Opposition is also building on the ground: a recent SRM equipment test over indigenous territory in Kiruna, Sweden, was cancelled after vocal opposition by the Saami Council and environmental groups, who deem climate manipulation to be fundamentally incompatible with indigenous cosmology.

The only sensible conclusion to be drawn is that we must, by all means possible, urgently embark on trajectories that avoid an overshoot of 1.5C and climate breakdown.

No doubt, time is running out: IPCC working group I stated that the 1.5C limit is going to be breached in the early 2030s under most emissions scenarios. Yet, the 1.5C limit is imperative, and bold, resolute, swift measures to embark on climate-just pathways can limit the climate crisis and its deleterious impacts.

This means a rapid and comprehensive phase-out all fossil fuels – oil, gas, and coal – led by rich producing countries in the global north, and needs to happen much earlier than projected in many mitigation scenarios.

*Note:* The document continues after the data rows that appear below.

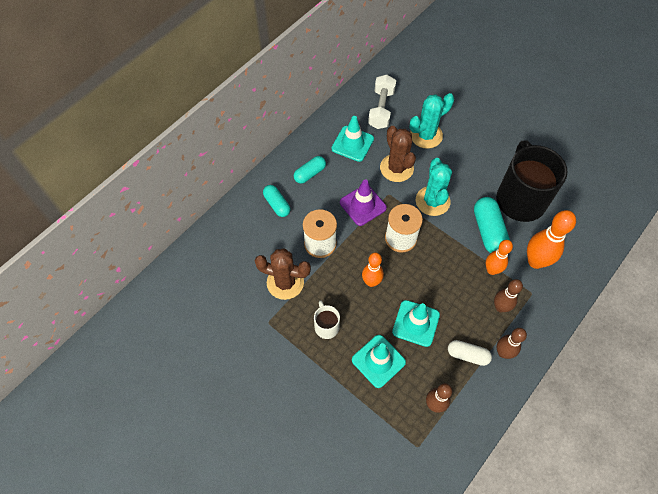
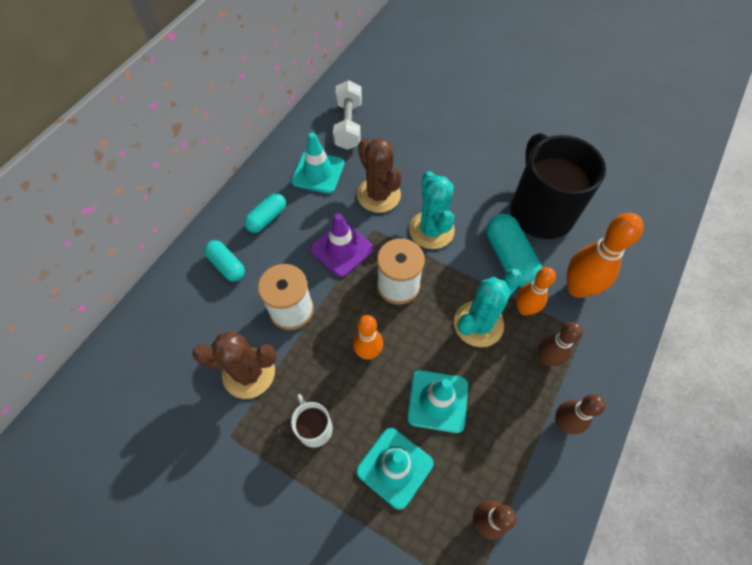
camera: 10 degrees left, 0 degrees up
(426, 135) = (409, 149): turquoise cactus -> turquoise cactus (478, 324)
(467, 355) = (516, 435): white capsule -> none

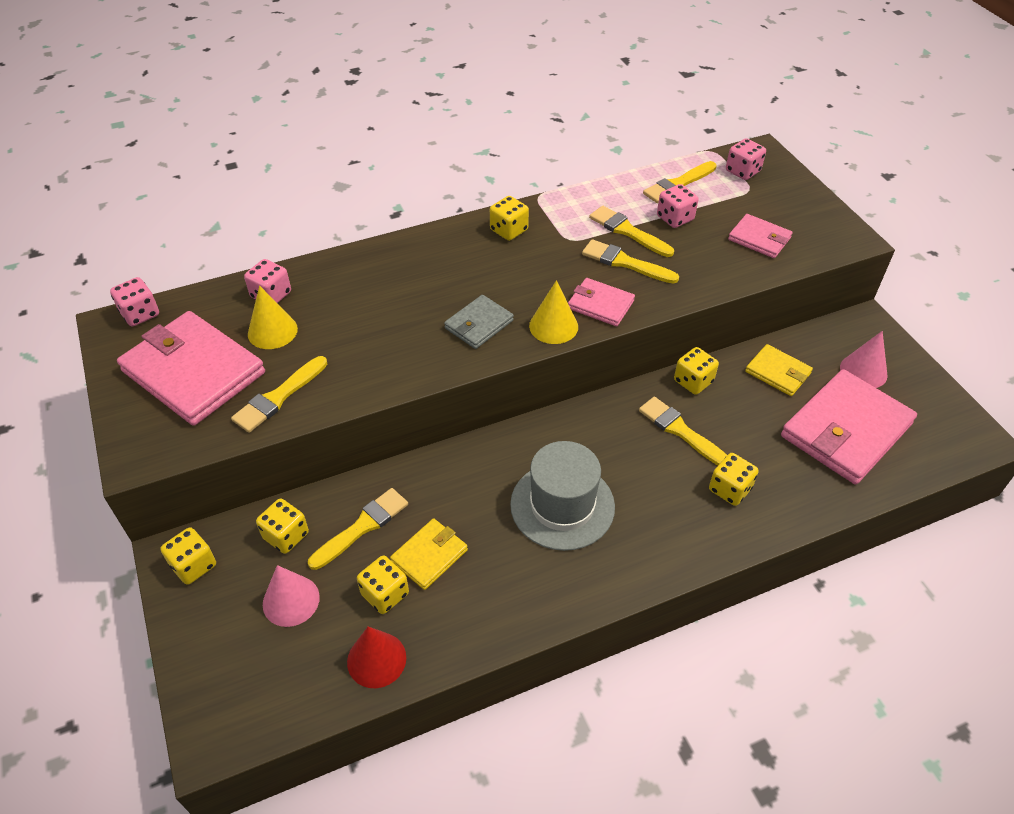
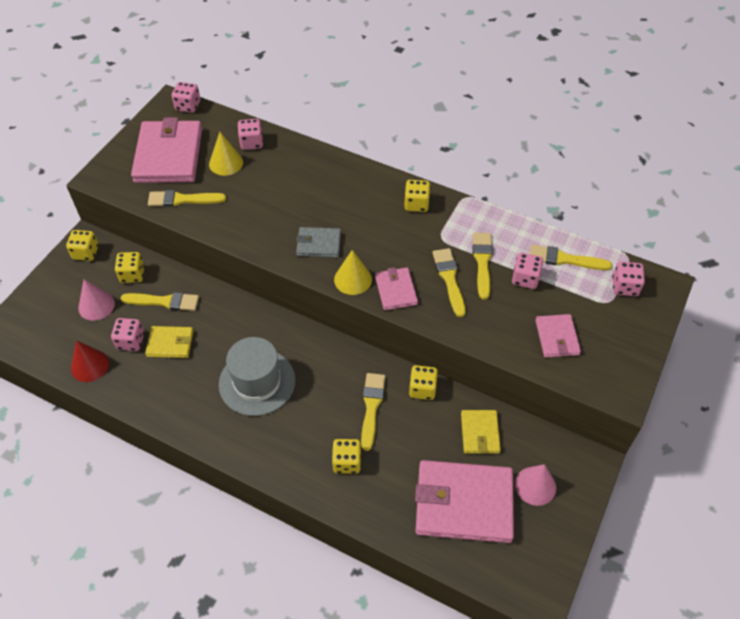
camera: 50 degrees right, 5 degrees up
(385, 594) = (131, 341): yellow dice -> pink dice

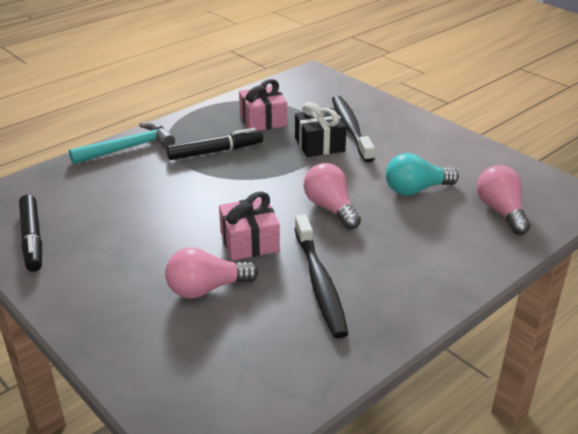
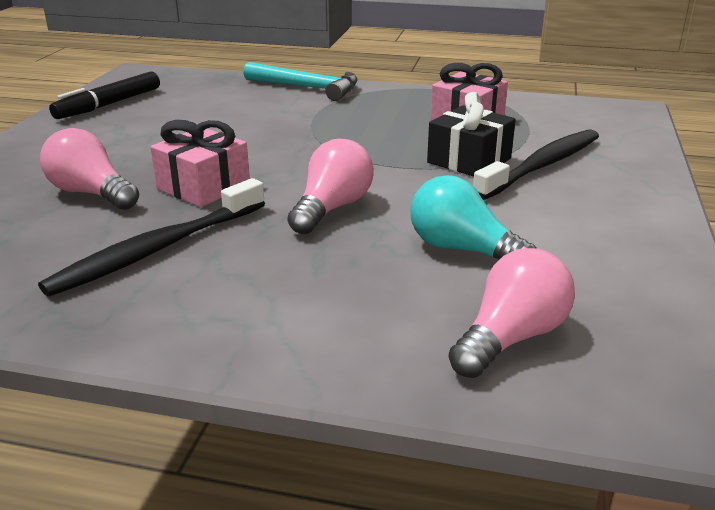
camera: 55 degrees right, 5 degrees down
(215, 151) = (361, 120): black marker -> none

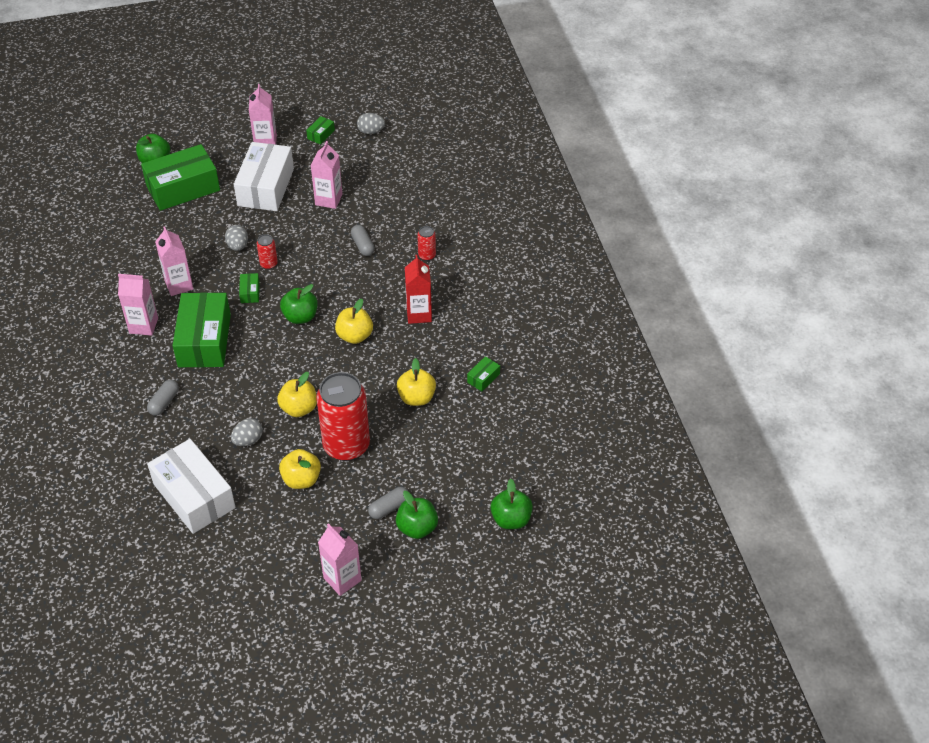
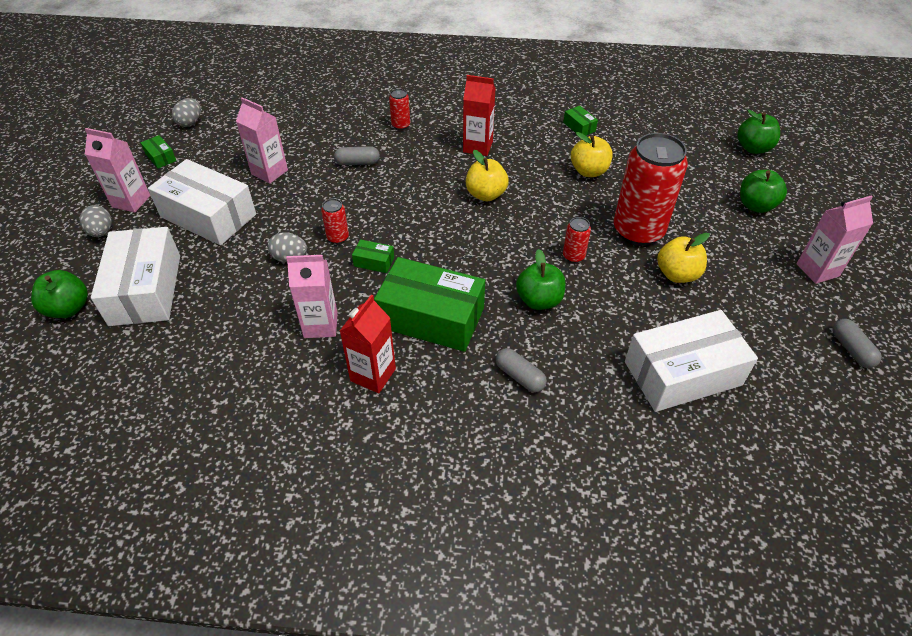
camera: 70 degrees left, 0 degrees up
(143, 325) = (373, 375): pink carton -> red carton
(183, 188) = (145, 289): green box -> white box
(248, 440) = (608, 307): grey egg -> grey egg (101, 232)
(299, 408) = (573, 256): yellow apple -> red can
(300, 317) = (436, 228): green apple -> green apple (539, 300)
(389, 507) = (727, 218): grey capsule -> grey capsule (851, 349)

Further pathways to social and climate justice will include democratic energy systems running 100% on solar and wind, public transportation, agroecological transformations of our food systems, reductions in energy and resource consumption in the affluent global north, and a restoration and regeneration of the world’s vitally important ecosystems, protecting communal land rights, in particular by indigenous peoples and local communities.

Dangerous fantasies for hacking the climate is the epitome of climate injustice: They distract from the urgency to act on safe, proven, and viable strategies now. It’s a diversionary tactic for the fossil fuel industry to continue polluting, and it risks exacerbating climate chaos.

Linda Schneider is a senior programme officer on international climate policy at the Heinrich Böll Foundation.